Update the lines of the rows below, from the line with "Kapolresta Tangerang, Kombes" through the line with "Kecamatan Cikupa dapat", by putting "petugas kepolisian" in place of "aparat kepolisian", and give back only those lines with everything else unchanged.

### LISTED ENTRIES

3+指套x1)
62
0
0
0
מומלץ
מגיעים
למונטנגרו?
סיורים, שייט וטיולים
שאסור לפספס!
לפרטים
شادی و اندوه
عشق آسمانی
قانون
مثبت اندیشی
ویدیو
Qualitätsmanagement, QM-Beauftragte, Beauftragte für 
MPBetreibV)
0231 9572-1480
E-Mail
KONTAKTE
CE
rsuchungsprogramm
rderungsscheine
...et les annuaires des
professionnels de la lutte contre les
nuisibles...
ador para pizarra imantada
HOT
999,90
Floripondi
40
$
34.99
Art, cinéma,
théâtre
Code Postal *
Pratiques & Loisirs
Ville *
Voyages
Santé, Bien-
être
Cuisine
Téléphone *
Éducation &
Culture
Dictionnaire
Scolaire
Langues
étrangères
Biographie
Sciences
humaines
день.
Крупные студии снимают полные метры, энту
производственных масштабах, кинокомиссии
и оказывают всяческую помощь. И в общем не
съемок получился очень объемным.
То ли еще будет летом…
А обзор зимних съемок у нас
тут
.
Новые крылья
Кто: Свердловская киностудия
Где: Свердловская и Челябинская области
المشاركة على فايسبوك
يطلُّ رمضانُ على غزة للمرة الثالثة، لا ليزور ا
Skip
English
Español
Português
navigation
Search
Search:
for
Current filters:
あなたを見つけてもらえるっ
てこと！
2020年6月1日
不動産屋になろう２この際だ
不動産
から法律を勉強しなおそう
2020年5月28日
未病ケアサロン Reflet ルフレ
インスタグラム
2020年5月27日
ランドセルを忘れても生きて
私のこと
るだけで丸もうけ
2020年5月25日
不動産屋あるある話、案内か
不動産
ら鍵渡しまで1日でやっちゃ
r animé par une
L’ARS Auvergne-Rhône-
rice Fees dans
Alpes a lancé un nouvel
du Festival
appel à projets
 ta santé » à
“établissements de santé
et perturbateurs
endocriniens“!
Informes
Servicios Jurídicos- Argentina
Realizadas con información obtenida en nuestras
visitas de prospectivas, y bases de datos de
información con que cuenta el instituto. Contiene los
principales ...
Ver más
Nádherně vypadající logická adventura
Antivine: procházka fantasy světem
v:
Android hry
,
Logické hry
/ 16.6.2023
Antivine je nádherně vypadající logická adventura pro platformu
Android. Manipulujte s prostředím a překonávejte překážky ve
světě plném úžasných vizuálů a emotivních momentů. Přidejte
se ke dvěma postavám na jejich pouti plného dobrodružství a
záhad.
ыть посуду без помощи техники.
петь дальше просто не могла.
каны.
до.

######
### LISTED ENTRIES

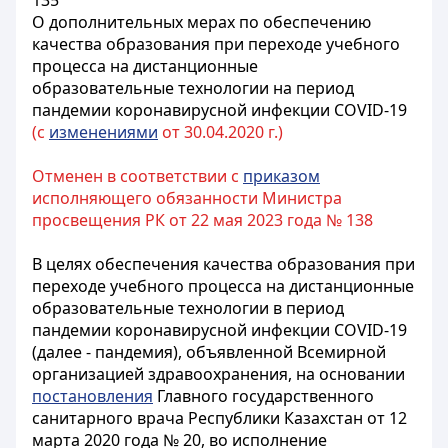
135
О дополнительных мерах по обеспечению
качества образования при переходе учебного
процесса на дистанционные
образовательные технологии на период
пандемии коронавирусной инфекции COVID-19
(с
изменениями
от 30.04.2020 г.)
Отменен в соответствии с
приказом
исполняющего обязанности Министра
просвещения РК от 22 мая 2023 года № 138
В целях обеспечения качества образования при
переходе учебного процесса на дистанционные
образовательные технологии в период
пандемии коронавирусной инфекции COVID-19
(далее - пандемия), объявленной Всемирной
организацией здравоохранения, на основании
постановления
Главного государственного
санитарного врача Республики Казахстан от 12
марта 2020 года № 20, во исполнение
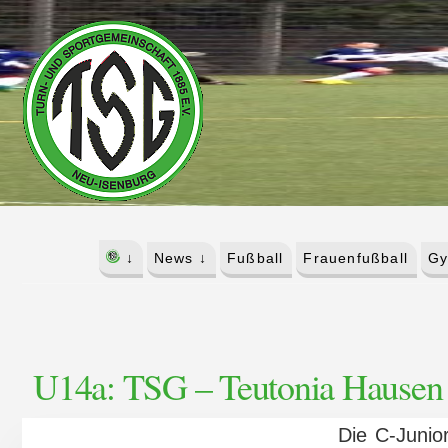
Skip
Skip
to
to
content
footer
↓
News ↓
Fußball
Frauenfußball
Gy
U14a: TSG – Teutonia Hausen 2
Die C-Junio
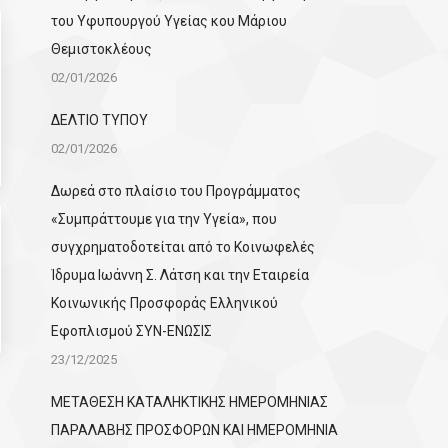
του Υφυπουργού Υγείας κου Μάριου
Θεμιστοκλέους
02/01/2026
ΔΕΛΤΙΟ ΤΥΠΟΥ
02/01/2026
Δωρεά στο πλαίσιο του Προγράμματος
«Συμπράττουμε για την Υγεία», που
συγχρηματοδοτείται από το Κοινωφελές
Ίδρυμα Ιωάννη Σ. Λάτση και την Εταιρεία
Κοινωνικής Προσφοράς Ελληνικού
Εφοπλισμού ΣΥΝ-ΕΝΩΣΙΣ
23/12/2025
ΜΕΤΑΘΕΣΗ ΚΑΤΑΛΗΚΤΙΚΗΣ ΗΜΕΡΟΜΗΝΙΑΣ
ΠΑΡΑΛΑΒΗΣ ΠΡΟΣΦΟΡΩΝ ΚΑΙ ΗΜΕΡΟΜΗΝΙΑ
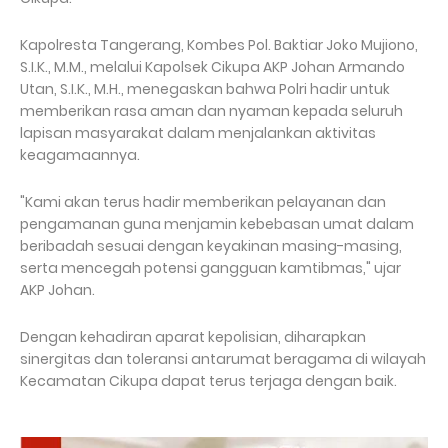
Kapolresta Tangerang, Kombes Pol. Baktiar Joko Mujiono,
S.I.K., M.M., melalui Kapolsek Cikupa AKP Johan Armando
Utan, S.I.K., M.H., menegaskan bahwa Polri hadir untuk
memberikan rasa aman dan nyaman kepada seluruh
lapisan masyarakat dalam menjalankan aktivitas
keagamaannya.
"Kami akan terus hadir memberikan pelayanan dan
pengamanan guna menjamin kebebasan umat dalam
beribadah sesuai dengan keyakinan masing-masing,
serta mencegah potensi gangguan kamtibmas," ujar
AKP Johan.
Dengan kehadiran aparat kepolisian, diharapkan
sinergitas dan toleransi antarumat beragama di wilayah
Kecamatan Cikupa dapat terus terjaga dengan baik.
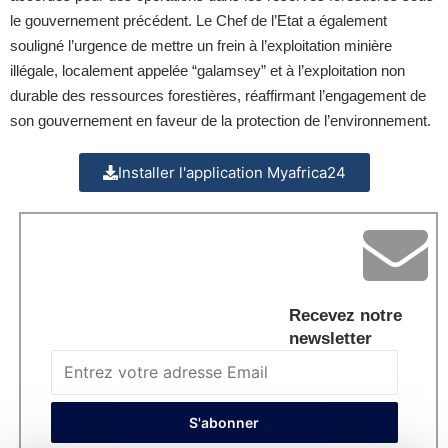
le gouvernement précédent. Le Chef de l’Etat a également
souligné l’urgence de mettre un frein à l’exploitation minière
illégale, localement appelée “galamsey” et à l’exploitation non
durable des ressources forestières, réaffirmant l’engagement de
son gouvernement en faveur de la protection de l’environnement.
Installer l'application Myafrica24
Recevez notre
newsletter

######

» **SOLUTION TO THE PROBLEM**
Kapolresta Tangerang, Kombes Pol. Baktiar Joko Mujiono,
S.I.K., M.M., melalui Kapolsek Cikupa AKP Johan Armando
Utan, S.I.K., M.H., menegaskan bahwa Polri hadir untuk
memberikan rasa aman dan nyaman kepada seluruh
lapisan masyarakat dalam menjalankan aktivitas
keagamaannya.
"Kami akan terus hadir memberikan pelayanan dan
pengamanan guna menjamin kebebasan umat dalam
beribadah sesuai dengan keyakinan masing-masing,
serta mencegah potensi gangguan kamtibmas," ujar
AKP Johan.
Dengan kehadiran petugas kepolisian, diharapkan
sinergitas dan toleransi antarumat beragama di wilayah
Kecamatan Cikupa dapat terus terjaga dengan baik.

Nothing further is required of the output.